**INSTRUÇÃO A**
Enumere as circunstâncias que, segundo o texto sobre a autoimagem, tornam impraticável o processo adaptativo e originam os gérmens da neurose.
**INSTRUÇÃO B**
Prossiga o texto sobre a reconstrução da autoimagem a partir do ponto em que ele termina.
##### TRECHO
Sobre a Reconstrução da Autoimagem

Caminhos da Individuação

Natanael Pedro Castoldi
3 min readMay 17, 2024

A imagem que temos de nós mesmos é, via de regra, uma interiorização da função social inerentemente humana. O chamado self-conceitual, ou autoimagem, se baseia no acúmulo mnemônico de referências exteriores: sentenças ouvidas, experiências vividas e o valor social, afirmativo ou desafirmativo, dessas experiências, desde aquilo que é demonstrado pelos outros como resposta aos menores atos. Dirá Burrow que a grande obra da cultura no indivíduo é a formação daquilo que se chama “Face”. Mais do que a persona social, a Face corresponde a um verdadeiro treinamento neuromuscular, de tipo sobretudo inconsciente, que vem corresponder aos valores sociais, principalmente aos valores recebidos na família. Sentimentos de potência e de impotência têm ligação direta com o senso de legitimidade e de segurança apreendidos no modo das relações familiares, de seus valores e de sua constância, aos quais a interface psicossomática procurará se adaptar — donde o desenvolvimento dos gérmens da neurose quando esse processo adaptativo se mostrar impraticável, dada a falta de afirmações e a sobrecarga de críticas, a pouca objetividade na orientação transmitida, a inconstância nas atitudes e outras dificuldades de ordem material e afetiva.
##########
##### MATERIAL DE ESTUDO
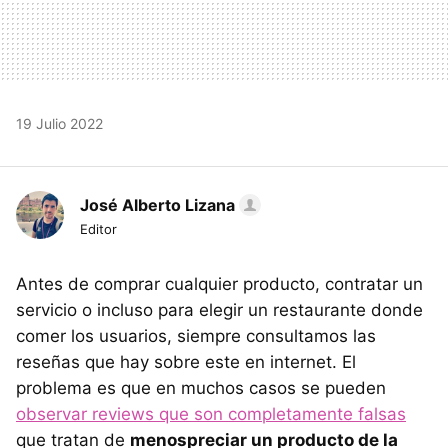
19 Julio 2022
José Alberto Lizana
Editor
Antes de comprar cualquier producto, contratar un
servicio o incluso para elegir un restaurante donde
comer los usuarios, siempre consultamos las
reseñas que hay sobre este en internet. El
problema es que en muchos casos se pueden
observar reviews que son completamente falsas
que tratan de
menospreciar un producto de la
##########
**ESPAÇO DE RESPOSTA A**
- a falta de afirmações
- a sobrecarga de críticas
- a pouca objetividade na orientação transmitida
- a inconstância nas atitudes
- outras dificuldades de ordem material e afetiva

**ESPAÇO DE RESPOSTA B**
Se pode saber de Nesturque, Montagu e Sheldrake o quão completa e profundamente o indivíduo é formado pelo espelhamento mimético dos menores traços comportamentais, expressivos e gestuais das figuras de referência e o quanto se moldará, por comandos empáticos viscerais, aos jeitos e trejeitos do seu entorno. Jordan Peterson o verá também, com ênfase, todavia, no processo dialético e verbal. O fato é que o ser humano é sobrecarregadamente social, chamado por Haidt de “macaco-abelha”, uma vez que se comporta como um “primata” altamente individualizado de pequeno grupo enquanto, veja só, age e reage, principalmente em situações críticas, como se dotado de um “cérebro coletivo”, como parte de uma colmeia, donde a virulência com que ideias e comportamentos se disseminam nas sociedades amalgamadas e, hoje, globalizadas. Aqui não estamos longe do Inconsciente Coletivo, de Jung.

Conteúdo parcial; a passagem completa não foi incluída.